OPERA America Announces Recipients of 2017 Innovation Grants
Generously Funded by the Ann and Gordon Getty Foundation
A Total of $1.4 Million Awarded to 27 Companies to Foster Innovation and Field-Wide Learning
OPERA America, the national service organization for opera and the nation’s leading champion of American opera, is pleased to announce the first-ever recipients of Innovation Grants, generously funded by the Ann and Gordon Getty Foundation.
Launched last fall, Innovation Grants support exceptional projects that have the capacity to strengthen the field’s most important areas of practice, including artistic vitality, audience experience, organizational effectiveness and community connections. These grants invest up to $1.5 million annually in OPERA America’s Professional Company Members, enabling organizations of all sizes to increase their commitment to experimentation and innovation, as well as contribute to field-wide learning.

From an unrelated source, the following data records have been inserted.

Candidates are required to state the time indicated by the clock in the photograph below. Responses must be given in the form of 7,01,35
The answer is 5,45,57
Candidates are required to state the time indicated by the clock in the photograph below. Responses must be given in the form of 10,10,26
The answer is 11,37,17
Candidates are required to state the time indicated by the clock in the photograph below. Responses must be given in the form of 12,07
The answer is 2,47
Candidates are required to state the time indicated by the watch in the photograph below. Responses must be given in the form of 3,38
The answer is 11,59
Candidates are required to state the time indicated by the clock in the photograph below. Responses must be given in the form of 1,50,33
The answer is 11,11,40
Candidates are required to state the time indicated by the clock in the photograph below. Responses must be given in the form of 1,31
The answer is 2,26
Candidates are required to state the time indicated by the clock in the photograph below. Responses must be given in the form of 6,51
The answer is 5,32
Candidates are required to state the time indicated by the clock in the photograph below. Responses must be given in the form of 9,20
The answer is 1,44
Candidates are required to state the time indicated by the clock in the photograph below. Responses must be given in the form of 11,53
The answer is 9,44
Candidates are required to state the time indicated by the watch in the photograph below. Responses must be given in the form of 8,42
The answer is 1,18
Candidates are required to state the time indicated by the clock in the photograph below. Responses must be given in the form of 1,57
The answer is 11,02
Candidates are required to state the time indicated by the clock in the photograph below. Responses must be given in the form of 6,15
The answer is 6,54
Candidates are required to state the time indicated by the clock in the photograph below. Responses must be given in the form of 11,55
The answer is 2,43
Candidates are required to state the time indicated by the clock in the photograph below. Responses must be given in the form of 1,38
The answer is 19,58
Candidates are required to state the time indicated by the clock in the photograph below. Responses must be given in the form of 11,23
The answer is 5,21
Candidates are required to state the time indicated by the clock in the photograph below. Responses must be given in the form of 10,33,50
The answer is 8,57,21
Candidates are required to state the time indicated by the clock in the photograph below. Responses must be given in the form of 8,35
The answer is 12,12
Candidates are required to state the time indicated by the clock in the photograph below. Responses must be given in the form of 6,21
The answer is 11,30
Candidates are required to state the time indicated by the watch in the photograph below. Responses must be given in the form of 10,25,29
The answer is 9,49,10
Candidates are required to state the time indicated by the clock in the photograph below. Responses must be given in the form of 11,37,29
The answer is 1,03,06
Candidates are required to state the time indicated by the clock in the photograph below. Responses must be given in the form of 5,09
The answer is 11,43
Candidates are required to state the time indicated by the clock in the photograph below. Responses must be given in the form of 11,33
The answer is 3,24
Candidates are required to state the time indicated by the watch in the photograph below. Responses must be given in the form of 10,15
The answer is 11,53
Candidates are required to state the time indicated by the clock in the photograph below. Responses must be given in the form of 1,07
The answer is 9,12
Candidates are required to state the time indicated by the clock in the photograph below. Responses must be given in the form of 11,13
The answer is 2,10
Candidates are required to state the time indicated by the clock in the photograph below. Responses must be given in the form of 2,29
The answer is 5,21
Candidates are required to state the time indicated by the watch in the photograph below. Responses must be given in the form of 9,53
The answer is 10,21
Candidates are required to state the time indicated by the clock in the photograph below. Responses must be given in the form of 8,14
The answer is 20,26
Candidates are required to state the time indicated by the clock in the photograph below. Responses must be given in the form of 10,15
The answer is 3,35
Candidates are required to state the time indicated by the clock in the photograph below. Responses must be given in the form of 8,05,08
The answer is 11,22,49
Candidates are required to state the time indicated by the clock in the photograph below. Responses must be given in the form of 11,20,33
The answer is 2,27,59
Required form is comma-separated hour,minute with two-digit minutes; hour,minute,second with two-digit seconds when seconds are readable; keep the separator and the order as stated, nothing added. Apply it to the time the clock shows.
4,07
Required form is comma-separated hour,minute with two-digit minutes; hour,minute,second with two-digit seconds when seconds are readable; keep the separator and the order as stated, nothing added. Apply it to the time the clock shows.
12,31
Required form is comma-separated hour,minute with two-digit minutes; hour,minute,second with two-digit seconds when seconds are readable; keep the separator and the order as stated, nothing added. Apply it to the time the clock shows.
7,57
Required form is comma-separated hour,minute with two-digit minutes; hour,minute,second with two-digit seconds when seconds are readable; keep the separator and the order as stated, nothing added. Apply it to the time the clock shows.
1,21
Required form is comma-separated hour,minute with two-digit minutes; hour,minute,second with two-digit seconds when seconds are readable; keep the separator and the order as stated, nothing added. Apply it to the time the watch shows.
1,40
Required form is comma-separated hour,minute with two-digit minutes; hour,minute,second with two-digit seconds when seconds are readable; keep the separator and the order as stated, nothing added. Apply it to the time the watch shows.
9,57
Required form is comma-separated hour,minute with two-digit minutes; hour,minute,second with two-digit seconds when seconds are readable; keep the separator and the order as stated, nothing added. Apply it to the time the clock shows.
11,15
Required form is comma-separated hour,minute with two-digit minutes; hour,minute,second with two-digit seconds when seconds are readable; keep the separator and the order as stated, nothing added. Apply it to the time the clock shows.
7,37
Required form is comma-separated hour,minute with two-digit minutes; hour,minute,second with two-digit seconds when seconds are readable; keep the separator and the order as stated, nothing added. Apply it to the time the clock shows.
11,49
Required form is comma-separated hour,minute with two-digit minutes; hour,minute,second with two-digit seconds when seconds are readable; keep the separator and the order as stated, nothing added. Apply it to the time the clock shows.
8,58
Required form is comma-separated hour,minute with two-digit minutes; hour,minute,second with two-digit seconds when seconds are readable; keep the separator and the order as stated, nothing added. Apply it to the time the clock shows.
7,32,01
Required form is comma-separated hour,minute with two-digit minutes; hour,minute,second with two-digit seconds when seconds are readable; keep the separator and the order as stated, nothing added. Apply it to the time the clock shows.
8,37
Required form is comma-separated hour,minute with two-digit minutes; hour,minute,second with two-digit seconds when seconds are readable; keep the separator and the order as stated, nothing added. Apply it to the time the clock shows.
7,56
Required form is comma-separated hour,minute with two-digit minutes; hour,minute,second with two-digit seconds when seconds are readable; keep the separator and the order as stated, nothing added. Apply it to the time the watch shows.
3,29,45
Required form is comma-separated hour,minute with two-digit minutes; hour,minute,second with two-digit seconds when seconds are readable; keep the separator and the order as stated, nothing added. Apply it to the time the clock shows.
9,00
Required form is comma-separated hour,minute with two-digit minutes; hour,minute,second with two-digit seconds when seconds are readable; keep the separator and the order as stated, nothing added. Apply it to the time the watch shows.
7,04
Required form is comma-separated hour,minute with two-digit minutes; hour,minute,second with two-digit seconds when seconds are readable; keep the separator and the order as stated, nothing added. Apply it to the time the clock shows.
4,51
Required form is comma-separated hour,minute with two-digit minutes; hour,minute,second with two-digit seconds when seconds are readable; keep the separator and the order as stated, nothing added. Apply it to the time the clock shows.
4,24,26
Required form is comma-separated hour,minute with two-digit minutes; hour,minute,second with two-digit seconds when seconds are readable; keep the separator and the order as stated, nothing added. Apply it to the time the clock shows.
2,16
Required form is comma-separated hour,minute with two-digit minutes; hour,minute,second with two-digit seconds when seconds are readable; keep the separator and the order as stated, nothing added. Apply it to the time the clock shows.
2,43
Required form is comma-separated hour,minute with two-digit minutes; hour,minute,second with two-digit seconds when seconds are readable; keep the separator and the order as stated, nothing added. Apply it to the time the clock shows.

Twenty-seven companies — representing nearly 20 percent of all Professional Company Members — received awards totaling $1.411 million in the program’s first granting cycle. The recipients are:
- American Lyric Theater (New York, NY)
- American Opera Projects (New York, NY)
- Anchorage Opera
- Arizona Opera (Phoenix, AZ)
- The Atlanta Opera
- Austin Opera
- Beth Morrison Projects (New York, NY)
- Central City Opera (Central City, CO)
- The Dallas Opera
- Fargo-Moorhead Opera (Fargo, ND)
- Florentine Opera Company (Milwaukee, WI)
- The Glimmerglass Festival (Cooperstown, NY)
- HERE (New York, NY)
- Houston Grand Opera
- Michigan Opera Theatre (Detroit, MI)
- Minnesota Opera (Minneapolis, MN)
- Opera Maine (Portland, ME)
- Opera Memphis
- Opera Omaha
- Opera Philadelphia
- Opera Saratoga
- Pacific Opera Victoria (Victoria, BC)
- San Diego Opera
- San Francisco Opera
- The Santa Fe Opera
- Seattle Opera
- Tulsa Opera
Grants will fund a wide range of initiatives, including programs to support opera creators and incubate new works; productions of new or novel repertoire and related audience-engagement activities; the presentation of works in unusual venues or in innovative season formats; partnerships among performing arts organizations, and with social service providers; and added institutional capacity to address areas such as the overall audience experience and program evaluation. (See below for details about all the funded initiatives.)
The Innovation Grants program also includes an infrastructure to capture and assess outcomes of funded projects. OPERA America will provide administrative and technical support to document successes, challenges and even failures. Outcomes will be shared with the entire field at future OPERA America meetings and conferences, as well as through publications.
“Thanks to the tremendous generosity of the Ann and Gordon Getty Foundation, our member companies receive support to pursue new thinking and experimentation — to expand the boundaries of their current practices and adapt to an ever-changing field,” stated Marc A. Scorca, president and CEO of OPERA America. “These grants benefit not only the recipients but the entire art form: Through the lessons gleaned from the funded initiatives, companies throughout North American will be able to borrow and adapt good ideas, spreading the learning field-wide.”
Submitted by 55 companies in the U.S. and Canada, grant applications were adjudicated by an independent panel consisting of Barbara Schaffer Bacon, co-director, Animating Democracy; Michelle Hensley, artistic director, Ten Thousand Things; Anne Manson, conductor; Ann Owens, field consultant, and former executive director, Houston Grand Opera; Kate E. Prescott, president, Prescott & Associates; Kyle Sircus, director of marketing, Playwright Horizons; and James Wright, field consultant, and former general director, Vancouver Opera.